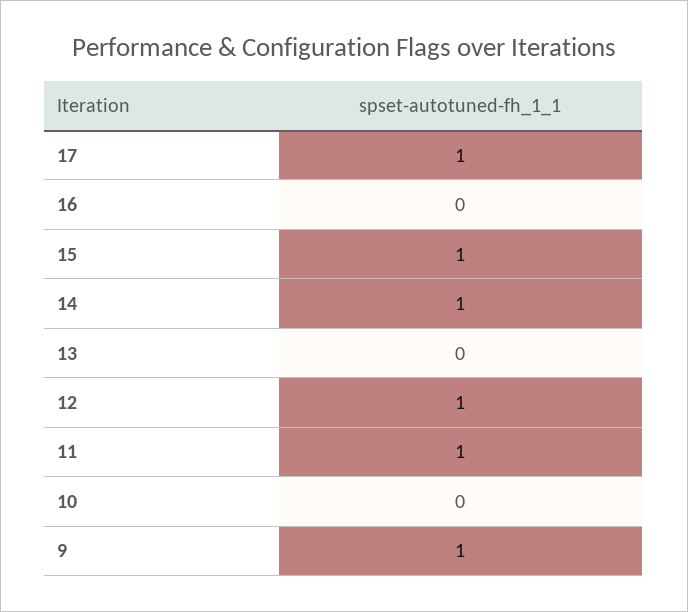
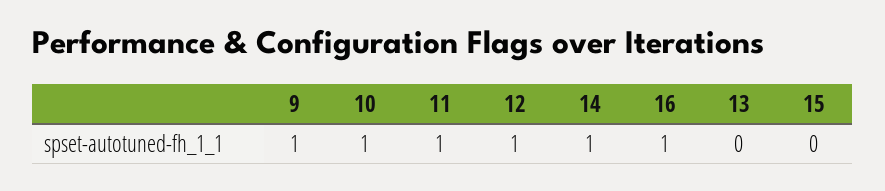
  {
-   "17": 1,
-   "16": 0,
+   "16": 1,
-   "15": 1,
+   "15": 0,
    "14": 1,
    "13": 0,
    "12": 1,
    "11": 1,
-   "10": 0,
+   "10": 1,
    "9": 1
  }

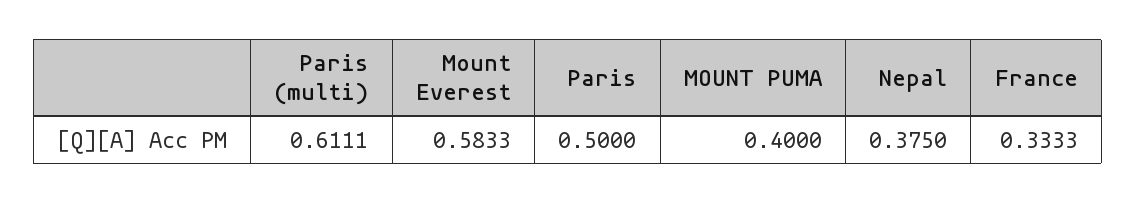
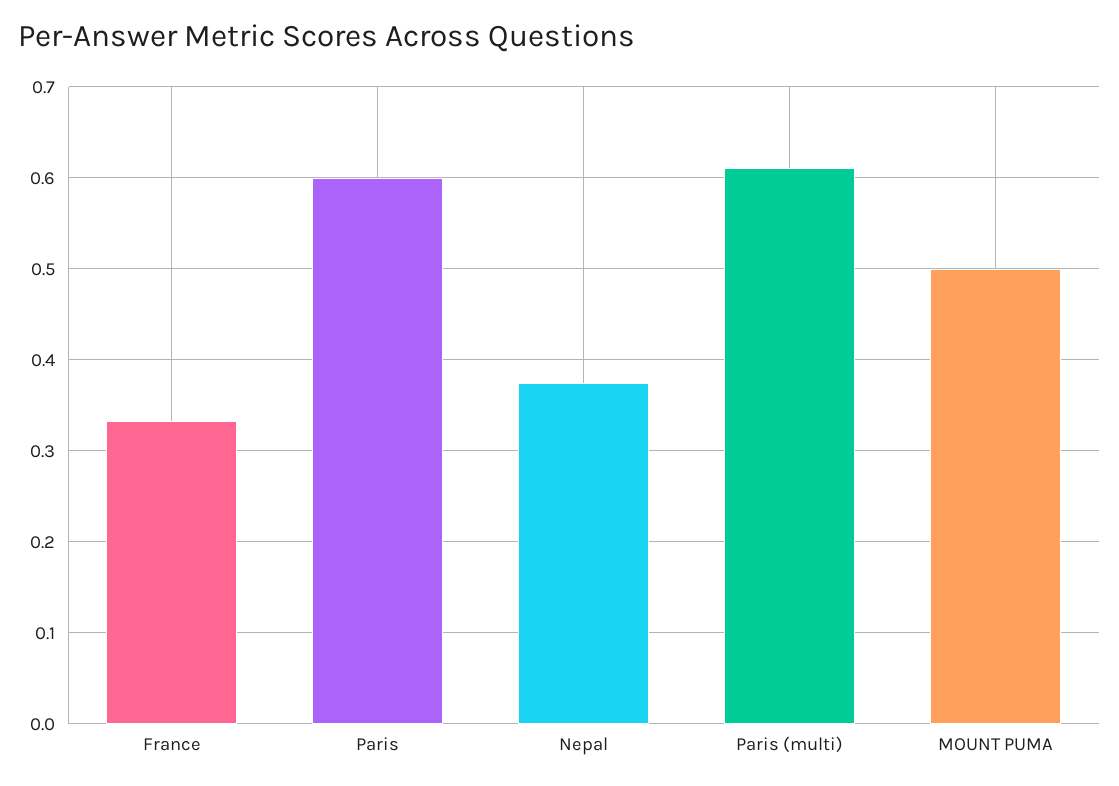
  {
    "Paris (multi)": 0.6111,
-   "Mount Everest": 0.5833,
-   "Paris": 0.5,
+   "Paris": 0.6,
-   "MOUNT PUMA": 0.4,
+   "MOUNT PUMA": 0.5,
    "Nepal": 0.375,
    "France": 0.3333
  }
###
Set every record down verbatim. No pictures belong in the copy.

  {
-   "17": 1,
-   "16": 0,
+   "16": 1,
-   "15": 1,
+   "15": 0,
    "14": 1,
    "13": 0,
    "12": 1,
    "11": 1,
-   "10": 0,
+   "10": 1,
    "9": 1
  }

  {
    "Paris (multi)": 0.6111,
-   "Mount Everest": 0.5833,
-   "Paris": 0.5,
+   "Paris": 0.6,
-   "MOUNT PUMA": 0.4,
+   "MOUNT PUMA": 0.5,
    "Nepal": 0.375,
    "France": 0.3333
  }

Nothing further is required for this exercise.